::: Data provided

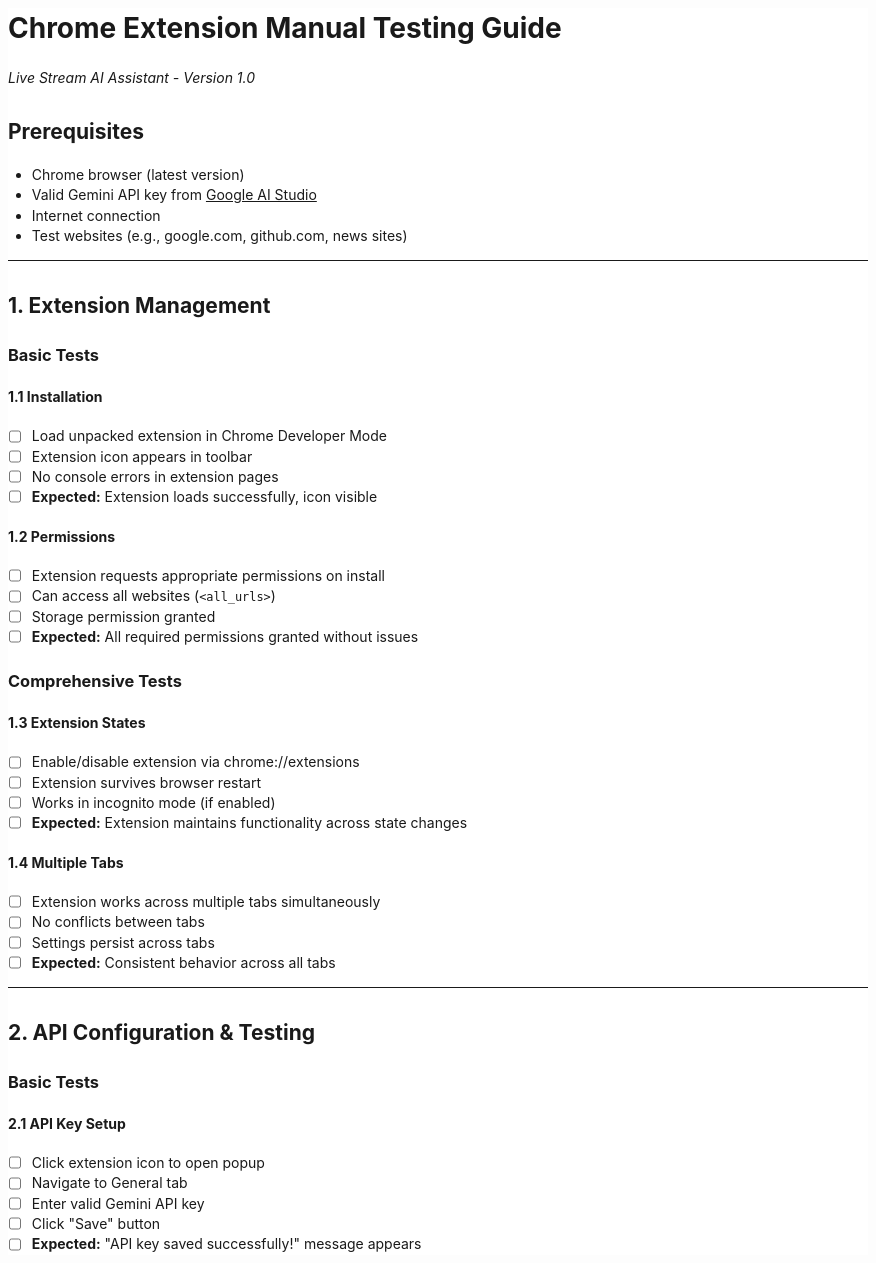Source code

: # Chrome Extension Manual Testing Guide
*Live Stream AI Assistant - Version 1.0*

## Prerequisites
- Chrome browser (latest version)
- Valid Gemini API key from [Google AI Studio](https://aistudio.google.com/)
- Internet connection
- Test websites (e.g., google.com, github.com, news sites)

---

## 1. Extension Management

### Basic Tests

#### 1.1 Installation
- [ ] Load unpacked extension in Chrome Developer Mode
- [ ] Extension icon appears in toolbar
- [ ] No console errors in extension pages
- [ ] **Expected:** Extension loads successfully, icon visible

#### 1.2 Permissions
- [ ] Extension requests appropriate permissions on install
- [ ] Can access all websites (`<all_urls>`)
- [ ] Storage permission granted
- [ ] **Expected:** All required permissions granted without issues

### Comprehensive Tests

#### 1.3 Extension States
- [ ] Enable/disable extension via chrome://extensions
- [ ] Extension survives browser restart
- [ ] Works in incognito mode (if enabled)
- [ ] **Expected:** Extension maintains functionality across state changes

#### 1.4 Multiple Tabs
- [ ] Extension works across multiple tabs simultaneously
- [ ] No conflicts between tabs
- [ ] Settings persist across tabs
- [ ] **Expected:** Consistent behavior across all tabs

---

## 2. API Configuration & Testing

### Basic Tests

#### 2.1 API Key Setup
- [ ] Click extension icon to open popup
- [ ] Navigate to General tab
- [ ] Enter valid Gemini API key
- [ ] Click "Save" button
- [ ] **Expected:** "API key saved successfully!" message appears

::::::

- **Description of the task**: The answer is the whole listing above, written out verbatim, without its pictures.

- **Solution to this problem**:
Source code

: # Chrome Extension Manual Testing Guide
*Live Stream AI Assistant - Version 1.0*

## Prerequisites
- Chrome browser (latest version)
- Valid Gemini API key from [Google AI Studio](https://aistudio.google.com/)
- Internet connection
- Test websites (e.g., google.com, github.com, news sites)

---

## 1. Extension Management

### Basic Tests

#### 1.1 Installation
- [ ] Load unpacked extension in Chrome Developer Mode
- [ ] Extension icon appears in toolbar
- [ ] No console errors in extension pages
- [ ] **Expected:** Extension loads successfully, icon visible

#### 1.2 Permissions
- [ ] Extension requests appropriate permissions on install
- [ ] Can access all websites (`<all_urls>`)
- [ ] Storage permission granted
- [ ] **Expected:** All required permissions granted without issues

### Comprehensive Tests

#### 1.3 Extension States
- [ ] Enable/disable extension via chrome://extensions
- [ ] Extension survives browser restart
- [ ] Works in incognito mode (if enabled)
- [ ] **Expected:** Extension maintains functionality across state changes

#### 1.4 Multiple Tabs
- [ ] Extension works across multiple tabs simultaneously
- [ ] No conflicts between tabs
- [ ] Settings persist across tabs
- [ ] **Expected:** Consistent behavior across all tabs

---

## 2. API Configuration & Testing

### Basic Tests

#### 2.1 API Key Setup
- [ ] Click extension icon to open popup
- [ ] Navigate to General tab
- [ ] Enter valid Gemini API key
- [ ] Click "Save" button
- [ ] **Expected:** "API key saved successfully!" message appears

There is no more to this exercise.